# Supplied records start

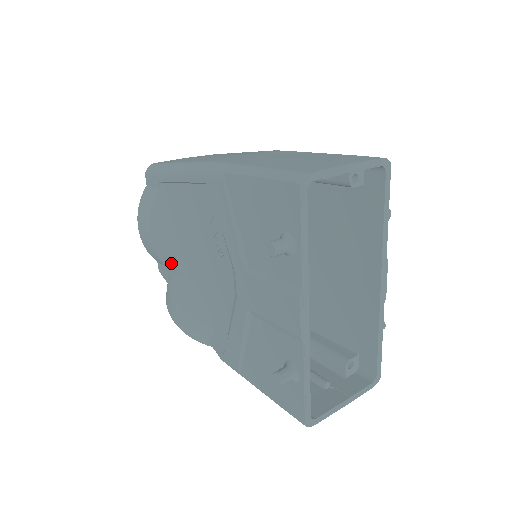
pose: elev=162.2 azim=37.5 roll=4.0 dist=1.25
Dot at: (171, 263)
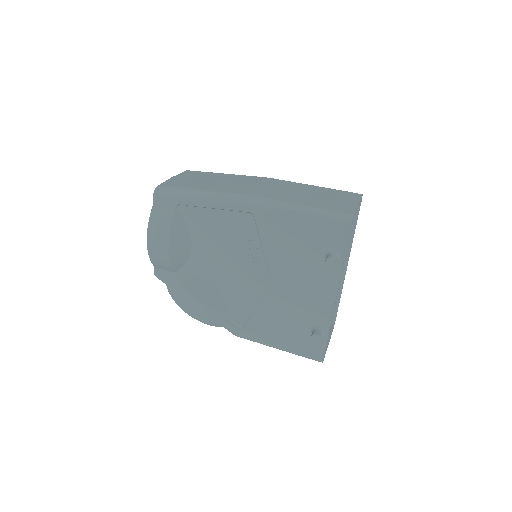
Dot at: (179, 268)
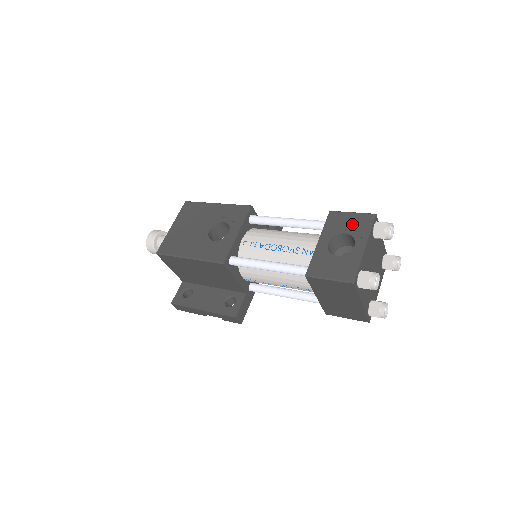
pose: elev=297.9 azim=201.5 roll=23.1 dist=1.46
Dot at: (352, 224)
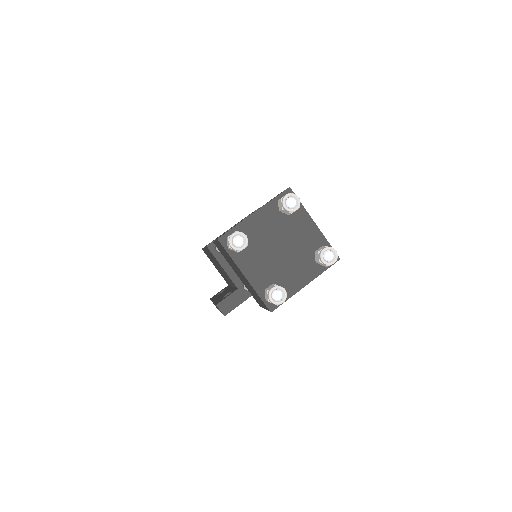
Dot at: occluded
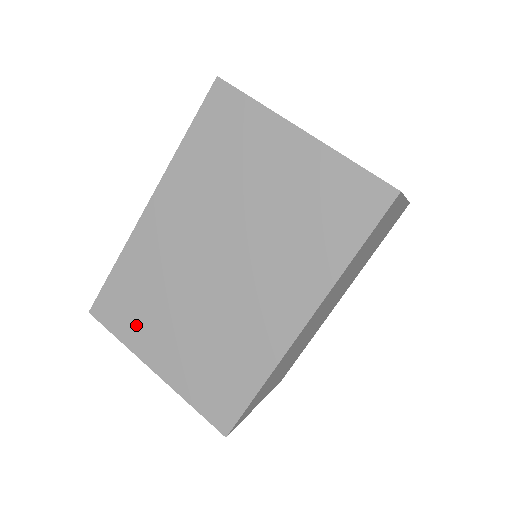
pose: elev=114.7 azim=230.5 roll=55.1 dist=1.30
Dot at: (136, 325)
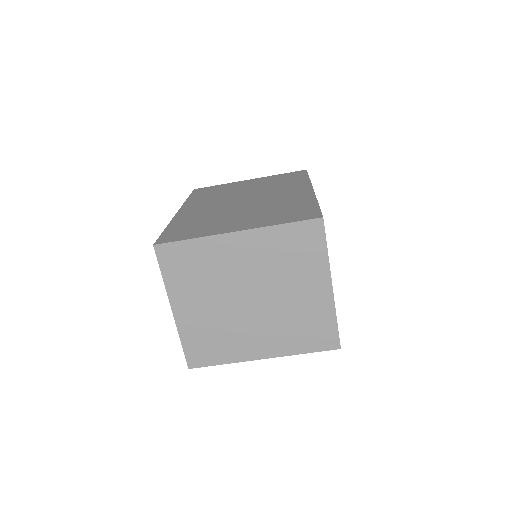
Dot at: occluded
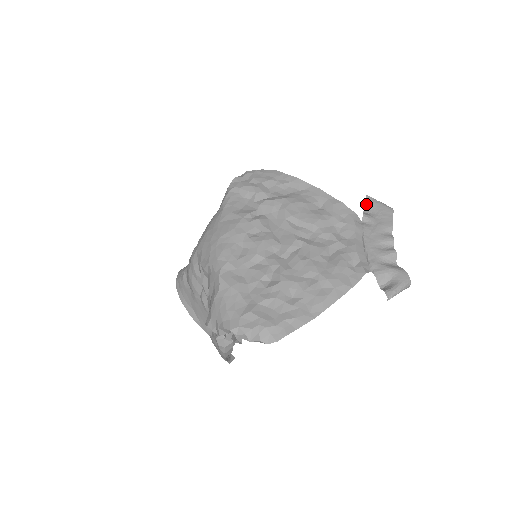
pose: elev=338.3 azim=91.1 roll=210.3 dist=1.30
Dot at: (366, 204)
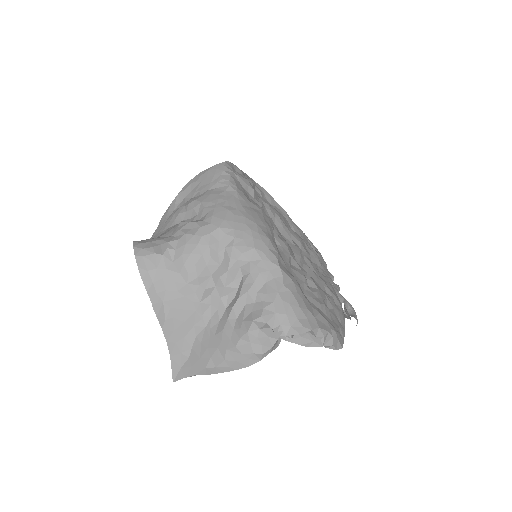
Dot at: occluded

# Supplied records end

• Task: Please repeat each line of text in the material above without changing a character, and leave the pictures out of your answer.

• Result for this exercise:
pose: elev=162.2 azim=37.5 roll=4.0 dist=1.25
Dot at: (171, 263)
Dot at: (179, 268)
pose: elev=297.9 azim=201.5 roll=23.1 dist=1.46
Dot at: (352, 224)
Dot at: occluded
pose: elev=114.7 azim=230.5 roll=55.1 dist=1.30
Dot at: (136, 325)
Dot at: occluded
pose: elev=338.3 azim=91.1 roll=210.3 dist=1.30
Dot at: (366, 204)
Dot at: occluded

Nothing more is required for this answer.